All this makes me wonder about the dire warnings that a certain Thomas Robert Malthus made back in 1798, where he suggested that eventually famine and disease would check population growth. He didn't reckon with things like the industrial revolution and the use of oil, both of which made agriculture infinitely more efficient and allowed the food supply to grow so quickly. Nor did he predict the advances in medicine that would reduce infant mortality rates and increase life-spans. I guess we can let him off as he didn't have a crystal ball or a handy Nostradamus kicking about.

On the other hand, maybe his predictions will come to be true in time. After all, this planet is a finite, pretty-much closed system with finite resources. Have we passed Peak Oil? We can only keep growing for so long, surely. Maybe science will find some other way to cheat nature again for a while, but eventually something like a plague will do for us, if we don't do ourselves in with our stupid fighting or polluting first. Maybe an asteroid will hit us, killing off large swathes of the population. I think about this kind of thing at night, keeping myself awake. That's just the way I am. I worry about stuff; I always have, and now that I have children I worry even more. What kind of world will they grow up in?

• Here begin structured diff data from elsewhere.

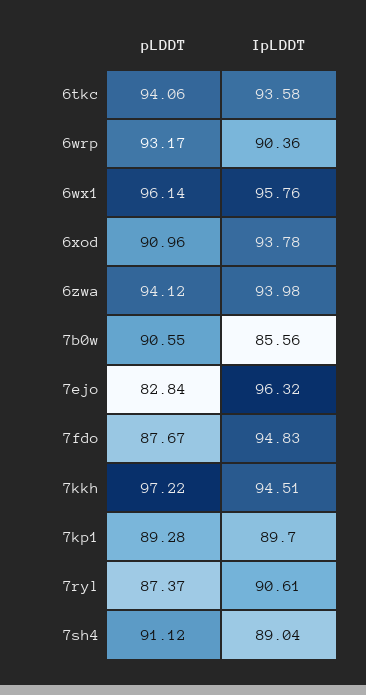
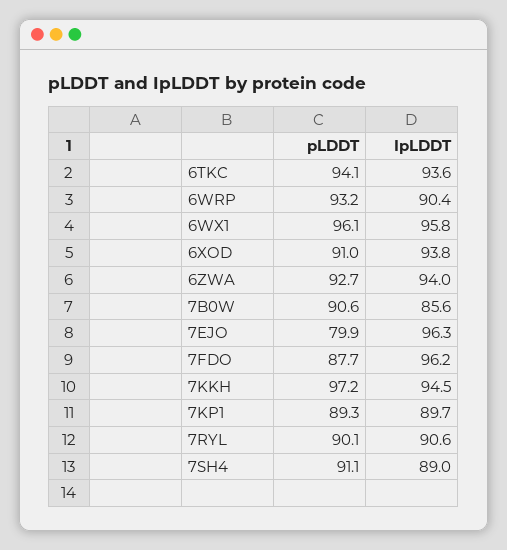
  {
    "pLDDT": {
      "6tkc": 94.06,
      "6wrp": 93.17,
      "6wx1": 96.14,
      "6xod": 90.96,
-     "6zwa": 94.12,
+     "6zwa": 92.7,
      "7b0w": 90.55,
-     "7ejo": 82.84,
+     "7ejo": 79.9,
      "7fdo": 87.67,
      "7kkh": 97.22,
      "7kp1": 89.28,
-     "7ryl": 87.37,
+     "7ryl": 90.1,
      "7sh4": 91.12
    },
    "IpLDDT": {
      "6tkc": 93.58,
      "6wrp": 90.36,
      "6wx1": 95.76,
      "6xod": 93.78,
      "6zwa": 93.98,
      "7b0w": 85.56,
      "7ejo": 96.32,
-     "7fdo": 94.83,
+     "7fdo": 96.2,
      "7kkh": 94.51,
      "7kp1": 89.7,
      "7ryl": 90.61,
      "7sh4": 89.04
    }
  }

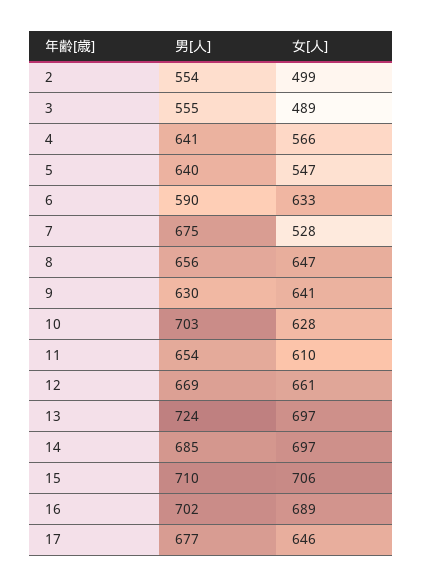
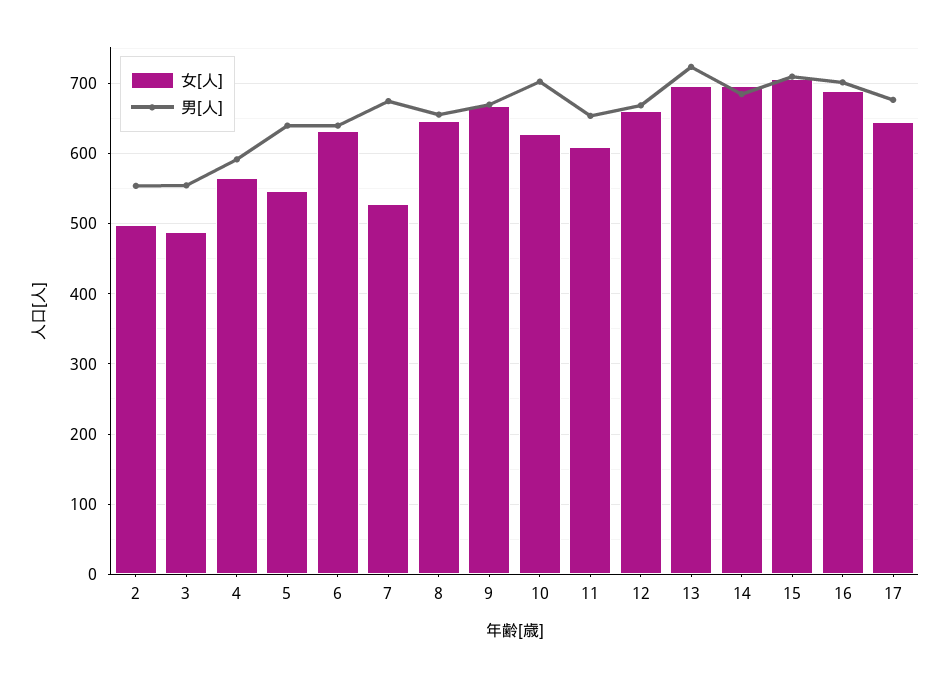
  {
    "男[人]": {
      "2": 554,
      "3": 555,
-     "4": 641,
+     "4": 590,
      "5": 640,
-     "6": 590,
+     "6": 640,
      "7": 675,
      "8": 656,
-     "9": 630,
+     "9": 670,
      "10": 703,
      "11": 654,
      "12": 669,
      "13": 724,
      "14": 685,
      "15": 710,
      "16": 702,
      "17": 677
    },
    "女[人]": {
      "2": 499,
      "3": 489,
      "4": 566,
      "5": 547,
      "6": 633,
      "7": 528,
      "8": 647,
-     "9": 641,
+     "9": 670,
      "10": 628,
      "11": 610,
      "12": 661,
      "13": 697,
      "14": 697,
      "15": 706,
      "16": 689,
      "17": 646
    }
  }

Of course, I think the worst thing that we could do is even start to entertain any notions of population control or reduction. Such measures would amount to genocide. There are massive differences in levels of wealth, education and culture, and some might think they have a right to decide who is worthy and who is worthless, but this is dangerous ground. Don't even go there.

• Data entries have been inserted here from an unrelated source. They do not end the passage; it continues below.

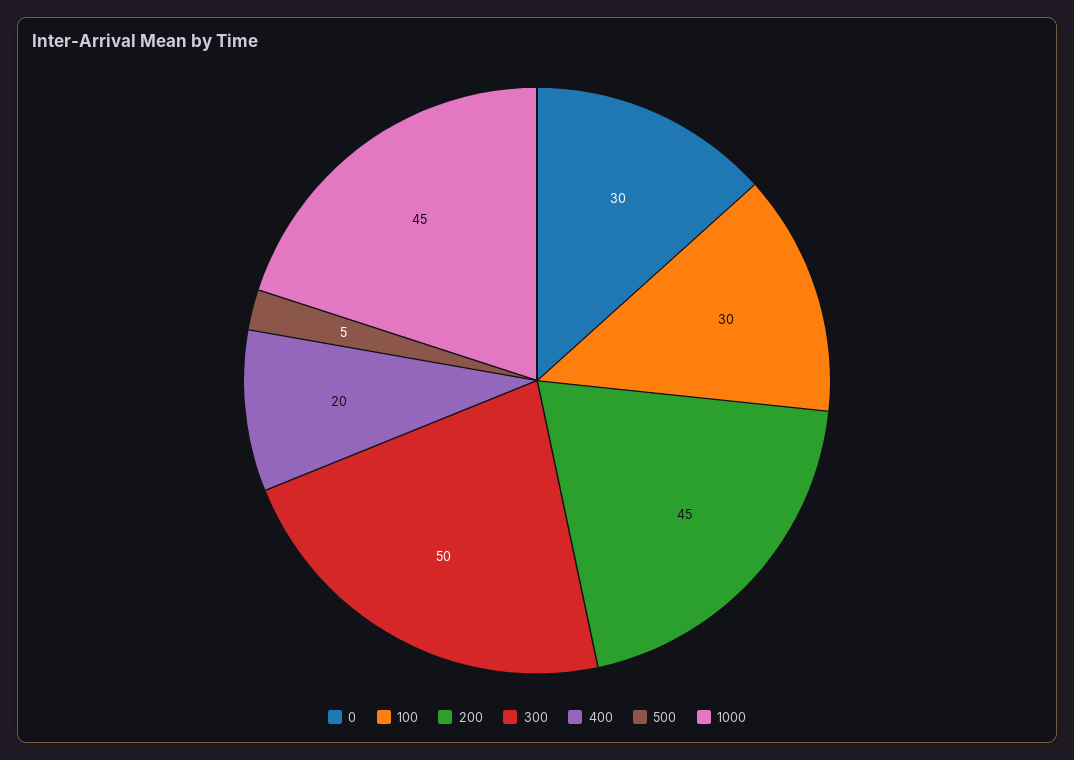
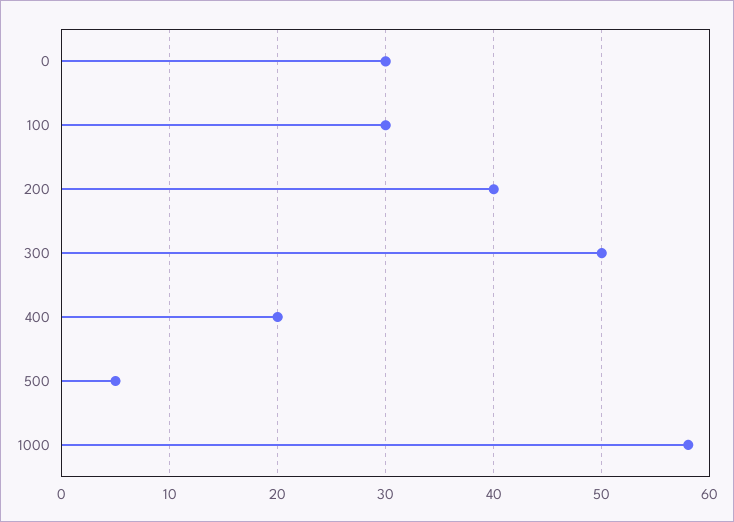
  {
    "0": 30,
    "100": 30,
-   "200": 45,
+   "200": 40,
    "300": 50,
    "400": 20,
    "500": 5,
-   "1000": 45
+   "1000": 58
  }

One book I read a few years still resonates strongly with me. It's called "Ishmael" and was written by Daniel Quinn. It basically tells the story of how man came to believe it had dominion over the Earth and all other living things and how the development of agriculture 10,000 years ago was a huge turning point in history which has lead to a profoundly sick civilisation where we live completely at odds with nature. It's certainly food for thought. Of course, it wouldn't be sensible to promote a return to caveman-style living, it's not practical and I look terrible in a loin cloth. Still, I do think we should think more about how we exploit the world around us, including other living things.

Excuse me now. I'm off to hug a tree.